▶ _DATASET EXCERPTS_:
****
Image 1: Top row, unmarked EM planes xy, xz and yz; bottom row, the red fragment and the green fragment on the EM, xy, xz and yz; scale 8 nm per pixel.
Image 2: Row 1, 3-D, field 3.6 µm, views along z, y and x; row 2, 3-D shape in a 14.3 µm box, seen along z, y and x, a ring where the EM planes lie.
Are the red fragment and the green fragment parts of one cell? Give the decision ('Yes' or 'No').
****
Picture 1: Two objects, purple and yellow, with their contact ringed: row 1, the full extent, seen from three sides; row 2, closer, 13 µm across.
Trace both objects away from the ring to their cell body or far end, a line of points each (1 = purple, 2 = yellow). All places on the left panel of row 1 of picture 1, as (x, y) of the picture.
****
▶ _TASK STATEMENT_: Nothing should appear in the answer except the lines above from the line with "Image 1: Top" through the line with "Are the red", both included, written out exactly.

▶ _RESPONSE TO THIS EXERCISE_:
Image 1: Top row, unmarked EM planes xy, xz and yz; bottom row, the red fragment and the green fragment on the EM, xy, xz and yz; scale 8 nm per pixel.
Image 2: Row 1, 3-D, field 3.6 µm, views along z, y and x; row 2, 3-D shape in a 14.3 µm box, seen along z, y and x, a ring where the EM planes lie.
Are the red fragment and the green fragment parts of one cell? Give the decision ('Yes' or 'No').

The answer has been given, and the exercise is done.